● Do this
Please write out the material below again, replacing "common name" with "vernacular name" and keeping every other line unchanged.

● Data for this exercise
▼
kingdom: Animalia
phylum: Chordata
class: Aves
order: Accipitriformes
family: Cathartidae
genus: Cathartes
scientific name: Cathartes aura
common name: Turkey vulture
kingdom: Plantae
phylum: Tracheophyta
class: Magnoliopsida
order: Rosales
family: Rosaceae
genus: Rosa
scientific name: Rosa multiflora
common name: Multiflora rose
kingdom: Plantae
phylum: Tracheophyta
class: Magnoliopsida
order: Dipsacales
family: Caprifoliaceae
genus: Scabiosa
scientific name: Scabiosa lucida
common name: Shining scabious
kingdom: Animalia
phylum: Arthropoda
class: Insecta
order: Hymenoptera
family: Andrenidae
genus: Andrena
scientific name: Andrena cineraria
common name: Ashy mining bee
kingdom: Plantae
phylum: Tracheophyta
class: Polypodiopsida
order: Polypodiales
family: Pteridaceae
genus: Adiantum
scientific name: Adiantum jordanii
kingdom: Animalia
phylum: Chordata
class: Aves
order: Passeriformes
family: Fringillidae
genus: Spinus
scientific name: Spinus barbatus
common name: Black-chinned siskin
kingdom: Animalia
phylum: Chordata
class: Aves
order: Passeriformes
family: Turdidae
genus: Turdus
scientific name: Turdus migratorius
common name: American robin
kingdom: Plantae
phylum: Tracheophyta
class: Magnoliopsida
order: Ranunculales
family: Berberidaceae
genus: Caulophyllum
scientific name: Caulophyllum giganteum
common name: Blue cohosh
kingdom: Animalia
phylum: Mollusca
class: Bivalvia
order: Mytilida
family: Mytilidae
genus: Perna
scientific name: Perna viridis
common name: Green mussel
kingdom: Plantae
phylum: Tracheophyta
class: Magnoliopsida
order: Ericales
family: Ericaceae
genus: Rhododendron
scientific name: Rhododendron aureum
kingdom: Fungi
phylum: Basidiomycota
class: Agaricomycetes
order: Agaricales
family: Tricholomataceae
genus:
▲
● Complete response
kingdom: Animalia
phylum: Chordata
class: Aves
order: Accipitriformes
family: Cathartidae
genus: Cathartes
scientific name: Cathartes aura
vernacular name: Turkey vulture
kingdom: Plantae
phylum: Tracheophyta
class: Magnoliopsida
order: Rosales
family: Rosaceae
genus: Rosa
scientific name: Rosa multiflora
vernacular name: Multiflora rose
kingdom: Plantae
phylum: Tracheophyta
class: Magnoliopsida
order: Dipsacales
family: Caprifoliaceae
genus: Scabiosa
scientific name: Scabiosa lucida
vernacular name: Shining scabious
kingdom: Animalia
phylum: Arthropoda
class: Insecta
order: Hymenoptera
family: Andrenidae
genus: Andrena
scientific name: Andrena cineraria
vernacular name: Ashy mining bee
kingdom: Plantae
phylum: Tracheophyta
class: Polypodiopsida
order: Polypodiales
family: Pteridaceae
genus: Adiantum
scientific name: Adiantum jordanii
kingdom: Animalia
phylum: Chordata
class: Aves
order: Passeriformes
family: Fringillidae
genus: Spinus
scientific name: Spinus barbatus
vernacular name: Black-chinned siskin
kingdom: Animalia
phylum: Chordata
class: Aves
order: Passeriformes
family: Turdidae
genus: Turdus
scientific name: Turdus migratorius
vernacular name: American robin
kingdom: Plantae
phylum: Tracheophyta
class: Magnoliopsida
order: Ranunculales
family: Berberidaceae
genus: Caulophyllum
scientific name: Caulophyllum giganteum
vernacular name: Blue cohosh
kingdom: Animalia
phylum: Mollusca
class: Bivalvia
order: Mytilida
family: Mytilidae
genus: Perna
scientific name: Perna viridis
vernacular name: Green mussel
kingdom: Plantae
phylum: Tracheophyta
class: Magnoliopsida
order: Ericales
family: Ericaceae
genus: Rhododendron
scientific name: Rhododendron aureum
kingdom: Fungi
phylum: Basidiomycota
class: Agaricomycetes
order: Agaricales
family: Tricholomataceae
genus:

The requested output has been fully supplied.